What this task involves:
Nothing outside the lines below from the one containing "MT for Android" through the one containing "News 03: RTX 4060 Ti 16GB launched" is to be printed; print those exactly, ends included, and drop the pictures.
(Data for review Opens)
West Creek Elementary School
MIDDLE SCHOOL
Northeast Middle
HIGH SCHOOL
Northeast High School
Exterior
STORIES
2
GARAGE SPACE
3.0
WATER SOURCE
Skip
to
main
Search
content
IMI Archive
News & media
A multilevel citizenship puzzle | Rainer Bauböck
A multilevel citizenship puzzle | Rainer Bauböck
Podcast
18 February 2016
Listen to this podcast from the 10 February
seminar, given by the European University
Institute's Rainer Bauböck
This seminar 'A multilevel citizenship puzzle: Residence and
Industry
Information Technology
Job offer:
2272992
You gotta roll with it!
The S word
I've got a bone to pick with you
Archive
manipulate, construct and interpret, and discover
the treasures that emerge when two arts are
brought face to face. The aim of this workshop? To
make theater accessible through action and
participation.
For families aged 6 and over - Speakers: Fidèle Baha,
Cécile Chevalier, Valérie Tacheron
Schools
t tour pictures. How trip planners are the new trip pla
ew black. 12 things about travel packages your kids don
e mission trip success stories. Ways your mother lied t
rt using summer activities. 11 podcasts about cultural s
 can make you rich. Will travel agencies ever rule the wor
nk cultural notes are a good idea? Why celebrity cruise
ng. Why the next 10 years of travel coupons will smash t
(Data for review Closes)
(Data for review Opens)
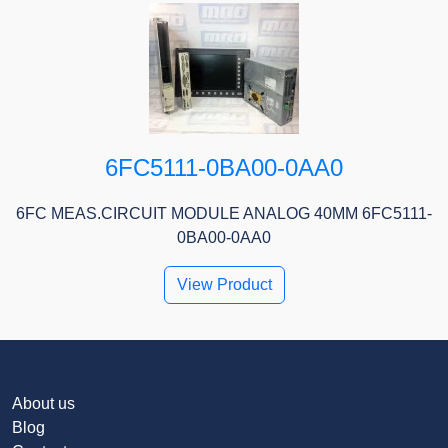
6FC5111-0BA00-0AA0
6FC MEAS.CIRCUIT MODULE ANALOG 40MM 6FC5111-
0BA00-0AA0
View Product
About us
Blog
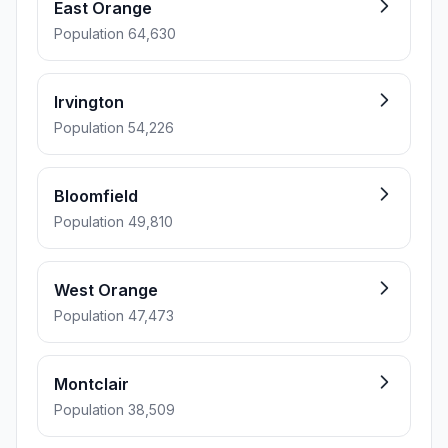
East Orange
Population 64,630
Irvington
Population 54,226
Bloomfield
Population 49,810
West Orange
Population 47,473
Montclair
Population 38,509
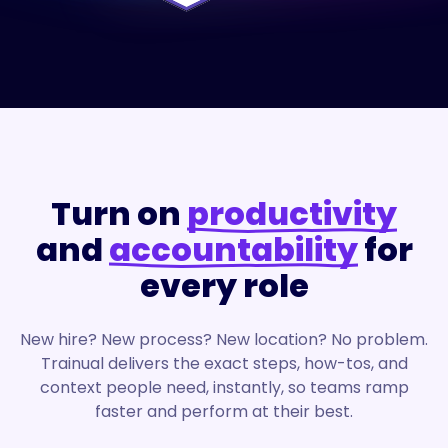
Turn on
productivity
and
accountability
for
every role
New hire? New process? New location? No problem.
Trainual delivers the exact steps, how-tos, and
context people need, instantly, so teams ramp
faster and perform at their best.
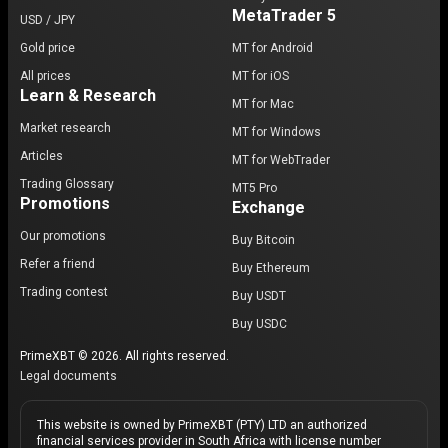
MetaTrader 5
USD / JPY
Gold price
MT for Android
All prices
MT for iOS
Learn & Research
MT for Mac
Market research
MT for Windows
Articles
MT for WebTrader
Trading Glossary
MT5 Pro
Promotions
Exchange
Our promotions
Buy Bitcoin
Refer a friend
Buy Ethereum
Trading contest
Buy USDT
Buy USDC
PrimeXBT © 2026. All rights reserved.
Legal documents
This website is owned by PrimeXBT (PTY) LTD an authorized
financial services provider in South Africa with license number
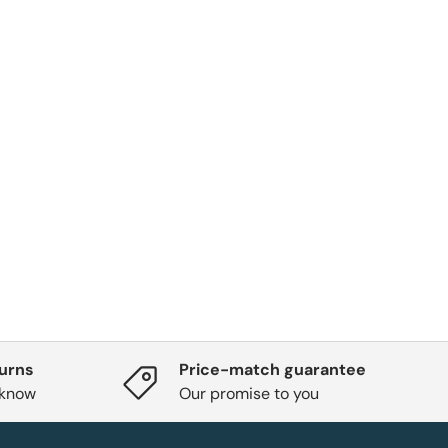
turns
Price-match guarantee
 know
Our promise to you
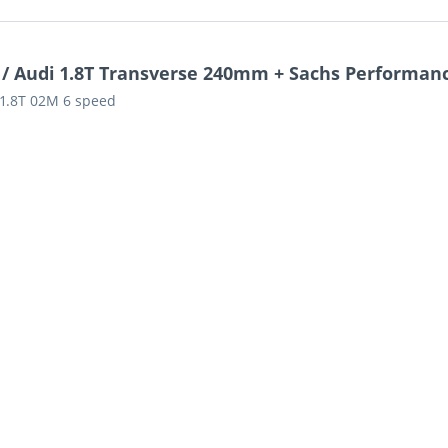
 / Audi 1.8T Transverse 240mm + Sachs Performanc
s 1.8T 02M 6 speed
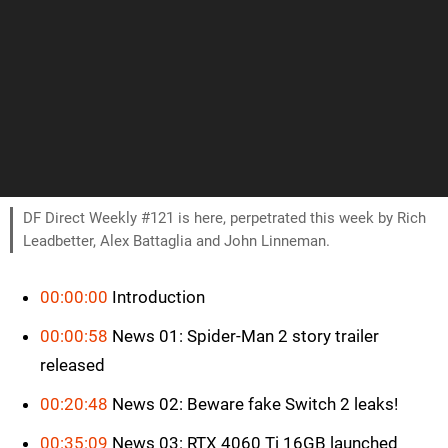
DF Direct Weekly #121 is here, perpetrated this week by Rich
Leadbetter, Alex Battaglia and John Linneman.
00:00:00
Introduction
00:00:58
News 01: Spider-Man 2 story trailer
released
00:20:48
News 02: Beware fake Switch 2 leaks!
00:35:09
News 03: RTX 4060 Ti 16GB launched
(Data for review Closes)
Exercise response:
MT for Android
All prices
MT for iOS
Learn & Research
MT for Mac
Market research
MT for Windows
Articles
MT for WebTrader
Trading Glossary
MT5 Pro
Promotions
Exchange
Our promotions
Buy Bitcoin
Refer a friend
Buy Ethereum
Trading contest
Buy USDT
Buy USDC
PrimeXBT © 2026. All rights reserved.
Legal documents
This website is owned by PrimeXBT (PTY) LTD an authorized
financial services provider in South Africa with license number
turns
Price-match guarantee
 know
Our promise to you
 / Audi 1.8T Transverse 240mm + Sachs Performanc
s 1.8T 02M 6 speed
DF Direct Weekly #121 is here, perpetrated this week by Rich
Leadbetter, Alex Battaglia and John Linneman.
00:00:00
Introduction
00:00:58
News 01: Spider-Man 2 story trailer
released
00:20:48
News 02: Beware fake Switch 2 leaks!
00:35:09
News 03: RTX 4060 Ti 16GB launched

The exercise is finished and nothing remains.